I don’t doubt these people deep down mean well, and sincerely believe their own B.S., but let’s not lose sight of the fact that it is B.S., and these companies are indeed on the grift. If their ideas were so good, they wouldn’t need to attach themselves to the public teat to fund them.
Indeed, programming bootcamps have managed to thrive in the marketplace, with the chief strategy officer at Reactor Core, the parent of the successful Hack Reactor camps telling the Washington Post that seeking accreditation, “Seemed like a lot of overhead and no real benefit for the students.”
Hack Reactor and the bootcamps like it are filling an underserved niche and bringing benefit to their customers and the industries they serve. For now. It seems inevitable that this sector too will overshoot the mark of demand and some providers will fall by the wayside, as they should in a free and open market.
Not satisfied with nibbling at the underserved edges, the higher ed disruptor crowd flat doesn’t like how college works, not in terms of education, but as a marketplace, and want to take their own shot at the problem. They don’t want to compete with legacy institutions so much as wreck them so they can rise in their place.
It’s unfortunate then, that our futuristic saviors seem to know so little about actual human beings.
It’s true, many fewer people would be interested in a four-year college experience if it didn’t come bundled with a degree.
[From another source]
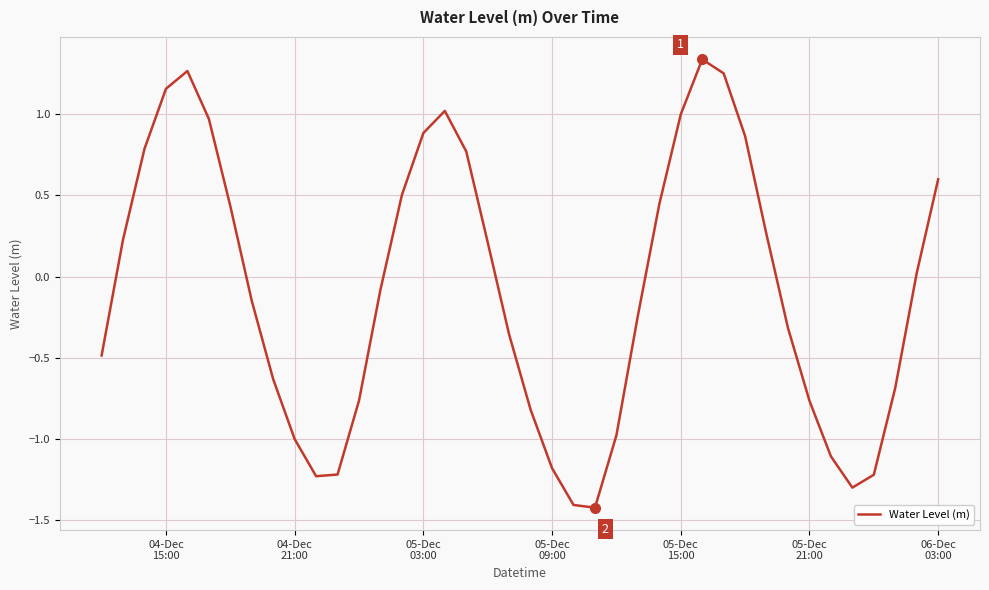

What is the minimum value shown in the chart?

-1.4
And yet, when you talk to students they will name dozens of other reasons they are glad to be in college: to grow as a person, to figure out what they want to do, to make friends and connections, to learn, to have fun, and yes, to go to football games.
College is like life, something to be lived, experienced, and we can't really predict or quantify the outcomes.
If you talk to students (and I do) and ask them if they want or would benefit from an “unbundled” education, you will find very few who answer in the affirmative.
My students are somewhere between befuddled by (Why would anyone want that?) and terrified of (I would fail, hard) such a future.
I teach a very traditional cohort of students, and the traditional college and university structure doesn’t make sense for everyone pursuing post-secondary education. There is indeed a role for competency-based education serving industries where discrete, demonstrable skills are necessary.
Though, I remember a time when the business themselves provided this service and called it “training,” but never mind.
And I am not one to deny the very real problems institutions face. The cost of college to students is a crisis. Of course the cause of this crisis is the disinvestment of public money in education, a fact the disruptor crowd almost always ignores because to acknowledge it would mean casting doubt over the necessity for disruption.
They see public disinvestment as a fixed state of being, as opposed to a reversible policy choice.
The idea that we’ll technology our way out of this is a fantasy. Entangled Solutions should know this better than anyone, as one of its other principals, Paul Freedman, had his earlier educational venture, Altius Education, which was supposed to help people move from associate degrees to four-year colleges, go splat and attract a Justice Department investigation.
But the disruptors continue to push a narrative of broken institutions, failing students, and too much of the policy-making public is willing to accept that story.
I have a counter-narrative, the oldest one in the book: History repeats itself.
Just as the worst actors of the for-profit industry slink off the stage, followed by lawsuits and government fines, we see our techno-solutionists stepping into the breach, claiming that higher education is “over-regulated.”
Tell that to the former customers of Corinthian Colleges.
Different players, same game. Let’s not be fooled.
 The next time I see a preacher of the gospel of disruption who doesn’t have a degree from an elite institution will be the first.
 Recipients of $3.2 billion in federal loans since 2010.